(Saved entries)

---------------

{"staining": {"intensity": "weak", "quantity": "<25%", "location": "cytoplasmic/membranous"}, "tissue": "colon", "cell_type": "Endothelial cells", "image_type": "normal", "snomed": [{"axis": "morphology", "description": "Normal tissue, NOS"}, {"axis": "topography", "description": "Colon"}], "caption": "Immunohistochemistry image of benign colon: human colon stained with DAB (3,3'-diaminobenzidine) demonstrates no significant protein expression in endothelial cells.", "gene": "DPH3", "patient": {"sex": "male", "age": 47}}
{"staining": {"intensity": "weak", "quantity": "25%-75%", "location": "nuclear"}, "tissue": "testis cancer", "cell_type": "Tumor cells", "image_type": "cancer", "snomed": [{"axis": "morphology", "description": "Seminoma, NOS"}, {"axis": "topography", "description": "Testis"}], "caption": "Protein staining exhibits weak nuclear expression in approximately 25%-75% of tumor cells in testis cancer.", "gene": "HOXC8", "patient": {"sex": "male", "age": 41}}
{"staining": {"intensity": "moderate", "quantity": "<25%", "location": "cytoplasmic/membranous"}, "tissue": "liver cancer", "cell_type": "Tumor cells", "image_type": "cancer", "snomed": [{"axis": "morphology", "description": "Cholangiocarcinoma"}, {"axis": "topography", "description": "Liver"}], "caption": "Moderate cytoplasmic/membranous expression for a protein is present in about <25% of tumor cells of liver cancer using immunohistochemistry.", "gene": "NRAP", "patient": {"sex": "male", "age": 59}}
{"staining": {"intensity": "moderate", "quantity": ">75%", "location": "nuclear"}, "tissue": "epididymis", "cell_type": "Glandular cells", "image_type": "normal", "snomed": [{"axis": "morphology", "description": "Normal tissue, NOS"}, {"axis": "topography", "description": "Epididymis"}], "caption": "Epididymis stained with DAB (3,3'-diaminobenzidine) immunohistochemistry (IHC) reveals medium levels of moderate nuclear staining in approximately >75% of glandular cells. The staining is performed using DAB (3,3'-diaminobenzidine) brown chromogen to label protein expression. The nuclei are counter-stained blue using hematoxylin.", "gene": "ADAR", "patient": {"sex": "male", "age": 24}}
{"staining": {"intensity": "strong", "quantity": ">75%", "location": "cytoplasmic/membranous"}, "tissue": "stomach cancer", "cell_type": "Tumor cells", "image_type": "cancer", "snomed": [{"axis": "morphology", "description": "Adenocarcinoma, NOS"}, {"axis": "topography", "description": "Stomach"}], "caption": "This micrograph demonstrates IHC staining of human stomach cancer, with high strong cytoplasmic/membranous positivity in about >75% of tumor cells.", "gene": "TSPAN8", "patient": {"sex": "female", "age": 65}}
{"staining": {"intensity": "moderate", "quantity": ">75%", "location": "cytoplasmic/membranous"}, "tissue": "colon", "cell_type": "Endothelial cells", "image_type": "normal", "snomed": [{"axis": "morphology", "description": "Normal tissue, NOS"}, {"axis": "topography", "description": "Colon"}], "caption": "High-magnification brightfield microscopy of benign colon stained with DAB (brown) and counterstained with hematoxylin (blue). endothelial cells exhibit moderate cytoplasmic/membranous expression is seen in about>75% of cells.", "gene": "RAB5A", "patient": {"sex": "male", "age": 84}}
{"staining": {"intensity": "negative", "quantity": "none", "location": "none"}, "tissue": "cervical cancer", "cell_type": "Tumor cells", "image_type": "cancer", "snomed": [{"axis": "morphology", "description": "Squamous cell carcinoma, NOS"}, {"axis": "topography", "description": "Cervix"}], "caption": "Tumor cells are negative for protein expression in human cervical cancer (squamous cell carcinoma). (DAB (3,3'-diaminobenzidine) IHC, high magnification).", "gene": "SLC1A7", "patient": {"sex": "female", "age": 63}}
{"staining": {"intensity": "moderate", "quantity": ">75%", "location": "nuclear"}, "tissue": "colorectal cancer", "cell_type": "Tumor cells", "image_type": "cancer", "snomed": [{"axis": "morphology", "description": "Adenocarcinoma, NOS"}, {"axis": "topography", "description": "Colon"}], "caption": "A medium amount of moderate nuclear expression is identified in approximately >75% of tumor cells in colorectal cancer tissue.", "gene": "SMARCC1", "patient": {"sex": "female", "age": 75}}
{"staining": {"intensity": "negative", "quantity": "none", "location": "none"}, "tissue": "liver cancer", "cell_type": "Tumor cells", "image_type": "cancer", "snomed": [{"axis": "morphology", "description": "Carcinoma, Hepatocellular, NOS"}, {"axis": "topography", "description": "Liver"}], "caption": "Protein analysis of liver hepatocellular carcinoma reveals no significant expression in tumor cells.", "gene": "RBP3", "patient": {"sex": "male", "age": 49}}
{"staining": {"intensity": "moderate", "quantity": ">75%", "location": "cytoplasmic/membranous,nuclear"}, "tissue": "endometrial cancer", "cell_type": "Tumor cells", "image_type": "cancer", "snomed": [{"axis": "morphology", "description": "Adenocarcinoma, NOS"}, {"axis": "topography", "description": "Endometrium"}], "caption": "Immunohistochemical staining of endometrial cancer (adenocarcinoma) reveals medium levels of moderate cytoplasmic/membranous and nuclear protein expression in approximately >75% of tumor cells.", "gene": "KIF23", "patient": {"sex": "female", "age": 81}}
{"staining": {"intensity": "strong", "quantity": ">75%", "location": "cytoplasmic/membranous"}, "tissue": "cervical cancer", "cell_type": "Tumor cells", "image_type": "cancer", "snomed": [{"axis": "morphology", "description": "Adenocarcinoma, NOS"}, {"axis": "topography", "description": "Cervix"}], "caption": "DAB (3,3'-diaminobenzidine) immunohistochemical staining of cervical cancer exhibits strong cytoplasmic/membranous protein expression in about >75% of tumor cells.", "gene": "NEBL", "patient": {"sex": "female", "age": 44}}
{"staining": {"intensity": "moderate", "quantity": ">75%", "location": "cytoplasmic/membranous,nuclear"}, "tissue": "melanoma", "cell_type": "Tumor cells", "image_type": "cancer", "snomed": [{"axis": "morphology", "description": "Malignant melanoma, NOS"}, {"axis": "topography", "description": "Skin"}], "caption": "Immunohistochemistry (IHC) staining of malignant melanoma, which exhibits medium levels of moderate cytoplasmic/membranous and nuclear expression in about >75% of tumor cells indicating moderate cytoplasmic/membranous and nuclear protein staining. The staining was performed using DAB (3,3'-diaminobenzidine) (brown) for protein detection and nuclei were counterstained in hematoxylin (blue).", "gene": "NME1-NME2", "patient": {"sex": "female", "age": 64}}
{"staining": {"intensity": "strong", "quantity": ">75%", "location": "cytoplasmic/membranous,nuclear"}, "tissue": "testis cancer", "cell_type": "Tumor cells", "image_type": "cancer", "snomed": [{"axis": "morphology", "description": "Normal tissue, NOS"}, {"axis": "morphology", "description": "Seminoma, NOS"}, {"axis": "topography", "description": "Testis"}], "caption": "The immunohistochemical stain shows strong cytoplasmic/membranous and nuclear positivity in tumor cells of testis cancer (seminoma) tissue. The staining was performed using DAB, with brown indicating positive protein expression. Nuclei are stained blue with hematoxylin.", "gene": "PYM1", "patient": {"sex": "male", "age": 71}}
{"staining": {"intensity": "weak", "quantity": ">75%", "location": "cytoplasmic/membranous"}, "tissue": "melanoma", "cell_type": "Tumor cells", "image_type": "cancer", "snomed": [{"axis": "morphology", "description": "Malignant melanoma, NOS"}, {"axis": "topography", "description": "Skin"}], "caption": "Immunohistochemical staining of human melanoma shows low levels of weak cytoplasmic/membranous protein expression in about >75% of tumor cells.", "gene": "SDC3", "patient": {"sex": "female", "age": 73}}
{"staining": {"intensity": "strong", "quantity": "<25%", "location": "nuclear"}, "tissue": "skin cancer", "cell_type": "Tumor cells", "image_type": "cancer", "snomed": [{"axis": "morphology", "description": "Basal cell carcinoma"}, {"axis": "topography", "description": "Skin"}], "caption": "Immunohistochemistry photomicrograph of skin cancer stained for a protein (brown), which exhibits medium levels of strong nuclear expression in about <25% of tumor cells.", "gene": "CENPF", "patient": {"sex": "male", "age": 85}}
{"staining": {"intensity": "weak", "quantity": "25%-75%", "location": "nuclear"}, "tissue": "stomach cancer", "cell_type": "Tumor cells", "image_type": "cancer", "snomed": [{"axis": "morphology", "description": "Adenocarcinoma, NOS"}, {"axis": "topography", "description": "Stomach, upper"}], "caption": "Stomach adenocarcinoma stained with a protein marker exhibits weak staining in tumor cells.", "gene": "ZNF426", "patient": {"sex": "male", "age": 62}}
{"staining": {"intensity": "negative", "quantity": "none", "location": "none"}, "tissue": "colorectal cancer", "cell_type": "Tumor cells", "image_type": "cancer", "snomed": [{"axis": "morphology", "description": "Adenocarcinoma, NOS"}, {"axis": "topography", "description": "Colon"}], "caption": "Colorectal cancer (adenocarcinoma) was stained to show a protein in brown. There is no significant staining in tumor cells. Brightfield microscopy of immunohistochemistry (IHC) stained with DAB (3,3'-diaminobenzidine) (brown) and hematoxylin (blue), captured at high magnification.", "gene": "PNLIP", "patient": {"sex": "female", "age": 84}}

---------------

What is expected:
Your answer must be the lines above, unchanged, from the first one through the line that holds "staining exhibits weak", inclusive, and no others.

Written response:
{"staining": {"intensity": "weak", "quantity": "<25%", "location": "cytoplasmic/membranous"}, "tissue": "colon", "cell_type": "Endothelial cells", "image_type": "normal", "snomed": [{"axis": "morphology", "description": "Normal tissue, NOS"}, {"axis": "topography", "description": "Colon"}], "caption": "Immunohistochemistry image of benign colon: human colon stained with DAB (3,3'-diaminobenzidine) demonstrates no significant protein expression in endothelial cells.", "gene": "DPH3", "patient": {"sex": "male", "age": 47}}
{"staining": {"intensity": "weak", "quantity": "25%-75%", "location": "nuclear"}, "tissue": "testis cancer", "cell_type": "Tumor cells", "image_type": "cancer", "snomed": [{"axis": "morphology", "description": "Seminoma, NOS"}, {"axis": "topography", "description": "Testis"}], "caption": "Protein staining exhibits weak nuclear expression in approximately 25%-75% of tumor cells in testis cancer.", "gene": "HOXC8", "patient": {"sex": "male", "age": 41}}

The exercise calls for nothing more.